Return all the lines below in which the string "Nosotros" appears.

(Extracted page text data)
--------------------------------------------------

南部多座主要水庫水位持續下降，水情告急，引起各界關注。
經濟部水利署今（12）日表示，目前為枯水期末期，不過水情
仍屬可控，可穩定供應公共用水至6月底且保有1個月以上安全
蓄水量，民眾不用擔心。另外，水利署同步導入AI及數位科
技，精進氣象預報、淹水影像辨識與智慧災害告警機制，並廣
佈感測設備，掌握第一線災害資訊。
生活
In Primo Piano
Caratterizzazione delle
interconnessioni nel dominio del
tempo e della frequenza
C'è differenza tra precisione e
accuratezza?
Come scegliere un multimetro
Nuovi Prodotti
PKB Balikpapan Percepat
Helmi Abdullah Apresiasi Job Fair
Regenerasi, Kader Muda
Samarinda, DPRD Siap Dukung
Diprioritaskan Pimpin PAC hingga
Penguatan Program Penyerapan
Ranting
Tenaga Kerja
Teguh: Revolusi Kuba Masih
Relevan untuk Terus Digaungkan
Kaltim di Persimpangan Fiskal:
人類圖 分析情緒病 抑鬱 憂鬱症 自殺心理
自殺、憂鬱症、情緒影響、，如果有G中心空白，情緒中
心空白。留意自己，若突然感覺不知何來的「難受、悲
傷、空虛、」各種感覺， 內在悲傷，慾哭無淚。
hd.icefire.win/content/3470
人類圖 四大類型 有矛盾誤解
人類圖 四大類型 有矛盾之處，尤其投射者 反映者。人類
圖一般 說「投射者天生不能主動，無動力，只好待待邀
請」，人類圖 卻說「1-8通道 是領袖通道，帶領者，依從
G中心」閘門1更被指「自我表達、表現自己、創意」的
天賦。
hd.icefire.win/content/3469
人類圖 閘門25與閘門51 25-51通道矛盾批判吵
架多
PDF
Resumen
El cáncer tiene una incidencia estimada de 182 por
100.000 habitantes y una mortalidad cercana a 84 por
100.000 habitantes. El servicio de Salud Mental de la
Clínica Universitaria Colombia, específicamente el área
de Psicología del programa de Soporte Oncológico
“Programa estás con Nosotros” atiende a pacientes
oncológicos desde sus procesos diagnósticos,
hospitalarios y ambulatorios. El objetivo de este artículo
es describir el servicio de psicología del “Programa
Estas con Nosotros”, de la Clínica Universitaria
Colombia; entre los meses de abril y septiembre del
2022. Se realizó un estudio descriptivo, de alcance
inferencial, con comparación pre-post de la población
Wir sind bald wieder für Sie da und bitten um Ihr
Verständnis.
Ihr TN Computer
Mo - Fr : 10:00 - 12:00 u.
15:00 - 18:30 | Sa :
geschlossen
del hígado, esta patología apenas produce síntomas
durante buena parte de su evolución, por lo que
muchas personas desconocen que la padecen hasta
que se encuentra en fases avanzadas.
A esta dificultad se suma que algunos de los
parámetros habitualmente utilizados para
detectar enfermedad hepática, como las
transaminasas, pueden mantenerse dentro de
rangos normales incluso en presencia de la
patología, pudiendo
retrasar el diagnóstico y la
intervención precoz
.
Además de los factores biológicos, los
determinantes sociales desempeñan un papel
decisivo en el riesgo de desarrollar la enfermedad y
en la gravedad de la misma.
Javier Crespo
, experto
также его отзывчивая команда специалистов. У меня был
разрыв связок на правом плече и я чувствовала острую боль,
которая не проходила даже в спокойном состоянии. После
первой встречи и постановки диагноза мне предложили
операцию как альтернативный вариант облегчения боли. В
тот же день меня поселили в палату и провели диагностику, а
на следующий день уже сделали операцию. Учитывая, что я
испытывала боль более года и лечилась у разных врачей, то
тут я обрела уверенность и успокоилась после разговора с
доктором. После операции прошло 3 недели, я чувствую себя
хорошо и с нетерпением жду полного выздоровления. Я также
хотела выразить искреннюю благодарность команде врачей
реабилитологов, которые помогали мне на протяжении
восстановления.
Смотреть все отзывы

--------------------------------------------------

ANSWER SPACE:
“Programa estás con Nosotros” atiende a pacientes
Estas con Nosotros”, de la Clínica Universitaria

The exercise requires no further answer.